In the data below, find the line that contains "15-17 decimal places" and the line that contains "##### 3.1.5 Rune". Copy both, plus every line between them, exactly.

Data to process:
______________________________

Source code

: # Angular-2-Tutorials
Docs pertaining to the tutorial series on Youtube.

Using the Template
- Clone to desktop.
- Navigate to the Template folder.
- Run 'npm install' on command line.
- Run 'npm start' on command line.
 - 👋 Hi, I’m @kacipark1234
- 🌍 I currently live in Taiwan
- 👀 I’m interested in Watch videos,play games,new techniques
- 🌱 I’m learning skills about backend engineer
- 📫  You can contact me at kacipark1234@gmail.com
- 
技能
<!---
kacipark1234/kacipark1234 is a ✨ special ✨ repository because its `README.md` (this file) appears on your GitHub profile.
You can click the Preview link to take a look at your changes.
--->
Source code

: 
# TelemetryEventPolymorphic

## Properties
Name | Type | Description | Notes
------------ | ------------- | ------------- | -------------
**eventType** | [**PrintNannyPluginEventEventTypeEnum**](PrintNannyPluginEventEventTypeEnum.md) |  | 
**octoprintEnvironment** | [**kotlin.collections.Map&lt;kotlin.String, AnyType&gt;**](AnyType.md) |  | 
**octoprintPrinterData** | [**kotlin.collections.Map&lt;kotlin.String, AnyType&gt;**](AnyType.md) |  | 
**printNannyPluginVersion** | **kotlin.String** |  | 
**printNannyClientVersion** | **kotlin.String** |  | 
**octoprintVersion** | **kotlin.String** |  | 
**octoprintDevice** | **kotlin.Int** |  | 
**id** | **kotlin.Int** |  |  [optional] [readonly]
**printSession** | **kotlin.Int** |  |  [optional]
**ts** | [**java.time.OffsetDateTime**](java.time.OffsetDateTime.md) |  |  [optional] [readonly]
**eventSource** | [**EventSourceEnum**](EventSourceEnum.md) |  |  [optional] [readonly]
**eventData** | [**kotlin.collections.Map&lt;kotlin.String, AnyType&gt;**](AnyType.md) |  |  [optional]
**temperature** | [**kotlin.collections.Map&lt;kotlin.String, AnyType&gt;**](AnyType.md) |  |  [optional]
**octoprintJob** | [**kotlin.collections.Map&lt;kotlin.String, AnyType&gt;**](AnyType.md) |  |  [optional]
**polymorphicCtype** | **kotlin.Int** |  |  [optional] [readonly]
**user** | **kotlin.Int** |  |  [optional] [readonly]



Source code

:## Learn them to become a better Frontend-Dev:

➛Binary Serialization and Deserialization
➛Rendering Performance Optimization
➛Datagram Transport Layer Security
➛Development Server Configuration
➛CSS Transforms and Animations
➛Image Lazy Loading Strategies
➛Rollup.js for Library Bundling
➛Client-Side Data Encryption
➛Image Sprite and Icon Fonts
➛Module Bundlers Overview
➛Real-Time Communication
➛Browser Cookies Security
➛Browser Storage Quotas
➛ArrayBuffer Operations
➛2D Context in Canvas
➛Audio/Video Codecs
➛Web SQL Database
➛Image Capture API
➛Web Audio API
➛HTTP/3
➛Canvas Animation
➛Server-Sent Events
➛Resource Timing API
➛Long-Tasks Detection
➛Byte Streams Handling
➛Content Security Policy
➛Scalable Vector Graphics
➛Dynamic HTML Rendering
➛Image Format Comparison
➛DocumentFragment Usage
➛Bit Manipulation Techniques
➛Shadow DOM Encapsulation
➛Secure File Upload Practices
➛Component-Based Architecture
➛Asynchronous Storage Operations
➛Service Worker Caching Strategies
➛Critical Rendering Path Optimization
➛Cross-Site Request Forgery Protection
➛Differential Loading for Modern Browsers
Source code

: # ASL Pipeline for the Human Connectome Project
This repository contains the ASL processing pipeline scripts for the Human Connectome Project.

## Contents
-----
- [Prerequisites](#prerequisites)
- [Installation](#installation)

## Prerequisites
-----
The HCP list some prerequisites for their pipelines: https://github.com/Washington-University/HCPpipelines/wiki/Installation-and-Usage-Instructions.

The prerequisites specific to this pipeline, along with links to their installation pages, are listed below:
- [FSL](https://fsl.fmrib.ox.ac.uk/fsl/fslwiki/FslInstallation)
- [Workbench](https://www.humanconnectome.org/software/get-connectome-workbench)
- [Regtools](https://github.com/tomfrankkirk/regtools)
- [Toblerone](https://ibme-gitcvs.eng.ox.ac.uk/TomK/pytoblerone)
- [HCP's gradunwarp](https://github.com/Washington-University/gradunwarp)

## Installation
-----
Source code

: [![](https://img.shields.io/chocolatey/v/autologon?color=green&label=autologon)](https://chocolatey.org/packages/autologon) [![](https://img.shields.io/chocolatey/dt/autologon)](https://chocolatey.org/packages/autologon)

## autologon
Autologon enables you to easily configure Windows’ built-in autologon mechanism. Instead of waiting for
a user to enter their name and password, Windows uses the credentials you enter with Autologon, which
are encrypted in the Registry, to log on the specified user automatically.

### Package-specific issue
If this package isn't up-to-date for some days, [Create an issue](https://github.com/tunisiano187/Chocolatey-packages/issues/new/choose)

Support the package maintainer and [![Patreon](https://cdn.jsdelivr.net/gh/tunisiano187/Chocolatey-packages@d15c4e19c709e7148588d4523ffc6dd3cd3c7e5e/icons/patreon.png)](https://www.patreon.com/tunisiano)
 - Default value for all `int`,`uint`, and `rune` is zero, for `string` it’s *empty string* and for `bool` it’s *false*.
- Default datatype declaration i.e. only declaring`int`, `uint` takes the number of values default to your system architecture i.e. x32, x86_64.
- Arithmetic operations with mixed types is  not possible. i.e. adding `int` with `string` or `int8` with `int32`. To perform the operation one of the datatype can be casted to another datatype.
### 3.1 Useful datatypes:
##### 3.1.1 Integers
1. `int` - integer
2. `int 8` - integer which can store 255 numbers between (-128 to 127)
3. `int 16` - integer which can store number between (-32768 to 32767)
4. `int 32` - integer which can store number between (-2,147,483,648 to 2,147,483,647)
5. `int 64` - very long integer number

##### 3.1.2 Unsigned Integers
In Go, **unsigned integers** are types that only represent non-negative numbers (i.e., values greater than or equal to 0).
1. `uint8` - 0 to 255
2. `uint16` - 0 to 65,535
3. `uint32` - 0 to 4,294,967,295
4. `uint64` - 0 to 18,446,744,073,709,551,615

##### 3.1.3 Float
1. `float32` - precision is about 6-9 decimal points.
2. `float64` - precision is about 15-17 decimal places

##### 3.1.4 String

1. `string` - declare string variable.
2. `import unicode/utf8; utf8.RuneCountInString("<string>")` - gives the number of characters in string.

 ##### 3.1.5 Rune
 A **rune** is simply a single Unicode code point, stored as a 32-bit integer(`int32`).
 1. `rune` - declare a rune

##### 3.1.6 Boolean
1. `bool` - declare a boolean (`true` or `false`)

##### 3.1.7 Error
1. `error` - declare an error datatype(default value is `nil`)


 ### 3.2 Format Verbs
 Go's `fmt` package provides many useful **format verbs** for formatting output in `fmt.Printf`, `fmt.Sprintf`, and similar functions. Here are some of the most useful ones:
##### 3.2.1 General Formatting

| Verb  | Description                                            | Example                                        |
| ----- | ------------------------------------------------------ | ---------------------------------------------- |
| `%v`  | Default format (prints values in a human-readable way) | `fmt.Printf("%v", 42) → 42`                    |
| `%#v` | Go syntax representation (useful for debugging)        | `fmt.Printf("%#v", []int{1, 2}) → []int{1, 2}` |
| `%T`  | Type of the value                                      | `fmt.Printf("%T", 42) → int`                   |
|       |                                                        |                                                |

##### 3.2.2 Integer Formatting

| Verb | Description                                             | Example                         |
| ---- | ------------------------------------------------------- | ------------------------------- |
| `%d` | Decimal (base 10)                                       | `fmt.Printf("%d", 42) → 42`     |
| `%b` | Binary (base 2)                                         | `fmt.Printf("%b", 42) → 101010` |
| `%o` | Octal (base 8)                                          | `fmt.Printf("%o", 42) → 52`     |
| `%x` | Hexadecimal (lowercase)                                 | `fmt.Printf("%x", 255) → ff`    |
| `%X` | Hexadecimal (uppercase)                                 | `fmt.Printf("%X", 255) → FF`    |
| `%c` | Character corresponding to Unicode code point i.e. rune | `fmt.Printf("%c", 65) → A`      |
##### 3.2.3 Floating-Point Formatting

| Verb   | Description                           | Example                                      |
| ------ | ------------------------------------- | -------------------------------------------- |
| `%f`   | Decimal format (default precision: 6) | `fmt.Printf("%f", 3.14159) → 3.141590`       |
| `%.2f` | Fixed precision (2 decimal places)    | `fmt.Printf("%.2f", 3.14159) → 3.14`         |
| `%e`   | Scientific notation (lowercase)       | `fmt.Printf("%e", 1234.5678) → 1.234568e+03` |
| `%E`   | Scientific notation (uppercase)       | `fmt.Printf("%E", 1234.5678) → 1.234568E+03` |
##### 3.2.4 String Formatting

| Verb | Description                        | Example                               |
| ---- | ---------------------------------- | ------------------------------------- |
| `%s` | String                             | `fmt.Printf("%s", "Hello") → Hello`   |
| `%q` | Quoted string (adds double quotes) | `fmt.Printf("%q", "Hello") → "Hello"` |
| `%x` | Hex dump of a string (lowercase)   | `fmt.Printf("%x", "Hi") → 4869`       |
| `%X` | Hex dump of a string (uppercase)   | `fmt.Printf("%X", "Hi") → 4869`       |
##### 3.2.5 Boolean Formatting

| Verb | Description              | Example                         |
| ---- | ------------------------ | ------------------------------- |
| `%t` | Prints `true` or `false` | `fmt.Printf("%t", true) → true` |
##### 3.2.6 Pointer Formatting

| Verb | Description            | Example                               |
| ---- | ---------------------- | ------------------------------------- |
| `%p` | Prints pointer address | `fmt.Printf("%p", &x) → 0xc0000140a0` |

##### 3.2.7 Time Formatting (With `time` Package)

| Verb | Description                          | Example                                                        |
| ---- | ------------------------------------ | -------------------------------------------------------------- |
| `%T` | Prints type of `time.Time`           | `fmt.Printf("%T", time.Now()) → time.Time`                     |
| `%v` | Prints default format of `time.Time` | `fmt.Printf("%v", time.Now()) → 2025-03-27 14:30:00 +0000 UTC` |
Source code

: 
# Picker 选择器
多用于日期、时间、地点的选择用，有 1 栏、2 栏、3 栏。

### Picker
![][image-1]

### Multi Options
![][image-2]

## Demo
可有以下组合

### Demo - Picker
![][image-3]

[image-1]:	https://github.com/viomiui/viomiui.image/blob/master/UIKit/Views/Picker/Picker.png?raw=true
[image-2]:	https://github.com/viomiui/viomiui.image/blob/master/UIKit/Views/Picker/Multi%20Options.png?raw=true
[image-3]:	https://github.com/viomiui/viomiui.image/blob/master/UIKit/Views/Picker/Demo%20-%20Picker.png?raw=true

______________________________

Your response:
2. `float64` - precision is about 15-17 decimal places

##### 3.1.4 String

1. `string` - declare string variable.
2. `import unicode/utf8; utf8.RuneCountInString("<string>")` - gives the number of characters in string.

 ##### 3.1.5 Rune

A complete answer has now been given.